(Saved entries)
* * * * * * *

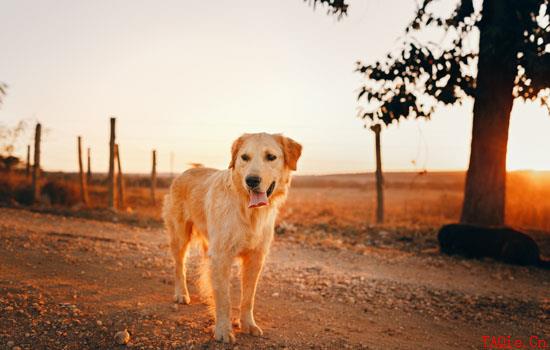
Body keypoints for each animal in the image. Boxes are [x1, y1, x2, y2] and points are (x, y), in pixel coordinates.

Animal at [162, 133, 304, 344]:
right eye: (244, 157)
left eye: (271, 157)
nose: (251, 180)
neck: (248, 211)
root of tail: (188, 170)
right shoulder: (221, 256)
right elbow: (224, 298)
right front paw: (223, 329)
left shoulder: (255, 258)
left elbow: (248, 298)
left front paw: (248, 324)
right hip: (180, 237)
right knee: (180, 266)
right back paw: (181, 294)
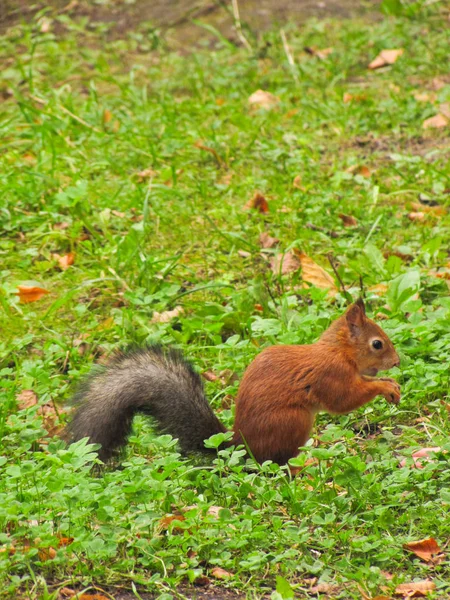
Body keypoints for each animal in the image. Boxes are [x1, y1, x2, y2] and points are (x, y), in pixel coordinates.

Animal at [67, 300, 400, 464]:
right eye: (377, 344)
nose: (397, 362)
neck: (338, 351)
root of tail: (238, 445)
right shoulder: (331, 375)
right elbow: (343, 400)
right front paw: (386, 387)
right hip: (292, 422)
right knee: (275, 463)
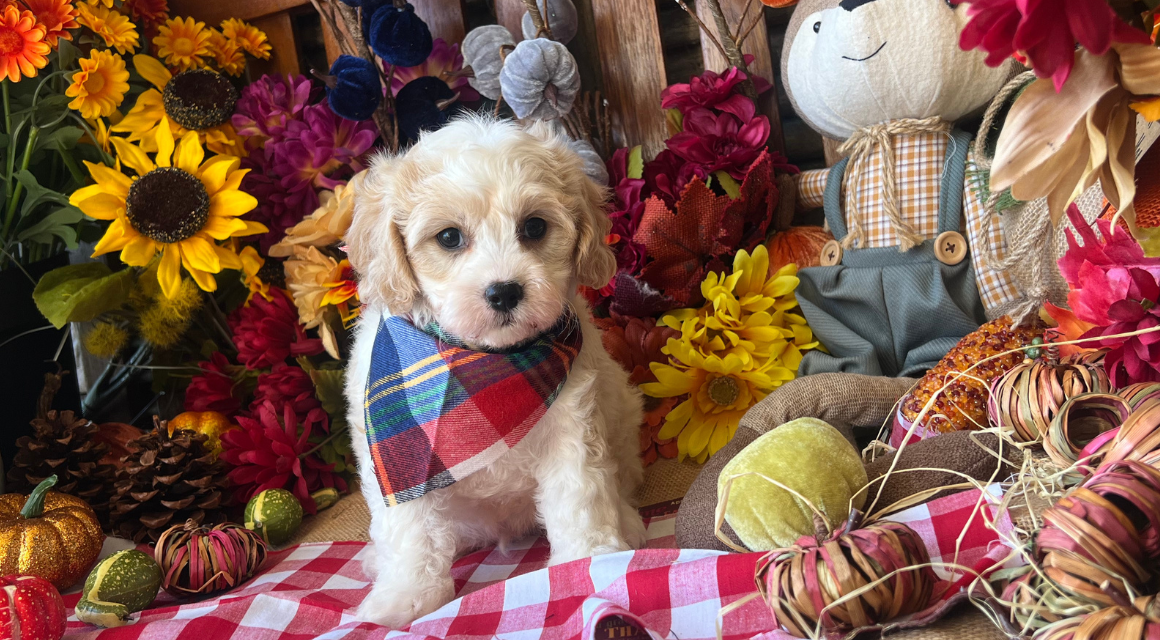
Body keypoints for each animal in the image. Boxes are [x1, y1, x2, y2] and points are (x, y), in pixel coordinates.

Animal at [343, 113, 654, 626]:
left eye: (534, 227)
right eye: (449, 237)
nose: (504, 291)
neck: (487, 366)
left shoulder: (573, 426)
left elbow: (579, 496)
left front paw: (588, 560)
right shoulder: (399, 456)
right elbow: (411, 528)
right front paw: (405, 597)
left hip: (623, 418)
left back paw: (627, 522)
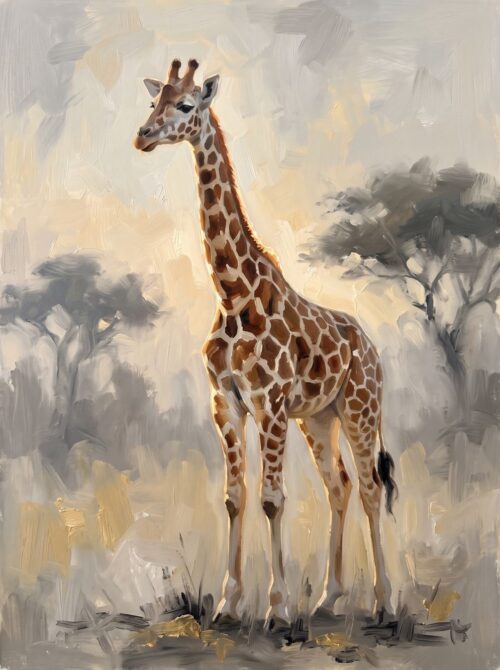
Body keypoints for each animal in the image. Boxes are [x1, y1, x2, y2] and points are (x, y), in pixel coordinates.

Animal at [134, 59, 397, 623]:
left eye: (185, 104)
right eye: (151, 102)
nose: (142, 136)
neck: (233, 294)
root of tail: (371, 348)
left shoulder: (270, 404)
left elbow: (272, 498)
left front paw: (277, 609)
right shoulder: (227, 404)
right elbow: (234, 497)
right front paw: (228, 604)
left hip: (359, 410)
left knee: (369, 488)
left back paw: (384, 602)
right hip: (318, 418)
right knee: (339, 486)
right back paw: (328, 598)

* * * * * * *

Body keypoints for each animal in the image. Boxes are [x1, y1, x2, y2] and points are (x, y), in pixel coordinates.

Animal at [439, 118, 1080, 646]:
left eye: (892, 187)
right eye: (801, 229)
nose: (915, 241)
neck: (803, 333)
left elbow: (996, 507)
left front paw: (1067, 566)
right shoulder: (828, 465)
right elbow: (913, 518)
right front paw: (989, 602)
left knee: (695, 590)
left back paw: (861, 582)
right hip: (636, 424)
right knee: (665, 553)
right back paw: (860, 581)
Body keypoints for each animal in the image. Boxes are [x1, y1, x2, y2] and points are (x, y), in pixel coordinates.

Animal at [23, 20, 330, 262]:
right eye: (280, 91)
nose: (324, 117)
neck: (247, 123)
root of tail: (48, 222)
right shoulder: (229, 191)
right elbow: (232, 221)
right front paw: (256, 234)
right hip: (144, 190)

* * * * * * *

• _Work request_
Using the records above, return word for word the lines that begin at the one containing "neck: (338, 351)" and end at the one containing "left knee: (369, 488)", both of them included and no pictures.

• _Exercise response_
neck: (338, 351)
root of tail: (238, 445)
right shoulder: (331, 375)
right elbow: (343, 400)
right front paw: (386, 387)
right hip: (292, 422)
right knee: (275, 463)
Body keypoints for each animal in the image. Boxes are [x1, y1, x2, y2] and points are (x, y), in pixel coordinates.

Animal at [343, 113, 654, 626]:
left eye: (534, 227)
right eye: (449, 237)
nose: (504, 291)
neck: (487, 366)
left shoulder: (573, 426)
left elbow: (579, 496)
left front paw: (588, 560)
right shoulder: (399, 456)
right elbow: (411, 528)
right front paw: (405, 597)
left hip: (623, 418)
left back paw: (627, 522)
Body keypoints for each animal in the image. Boxes are [x1, y1, x2, y2] and points are (x, y), in pixel coordinates.

Animal at [134, 59, 397, 623]:
left eye: (185, 104)
right eye: (151, 102)
nose: (142, 136)
neck: (233, 294)
root of tail: (371, 348)
left shoulder: (270, 404)
left elbow: (272, 498)
left front paw: (277, 609)
right shoulder: (227, 404)
right elbow: (234, 497)
right front paw: (228, 604)
left hip: (359, 410)
left knee: (369, 488)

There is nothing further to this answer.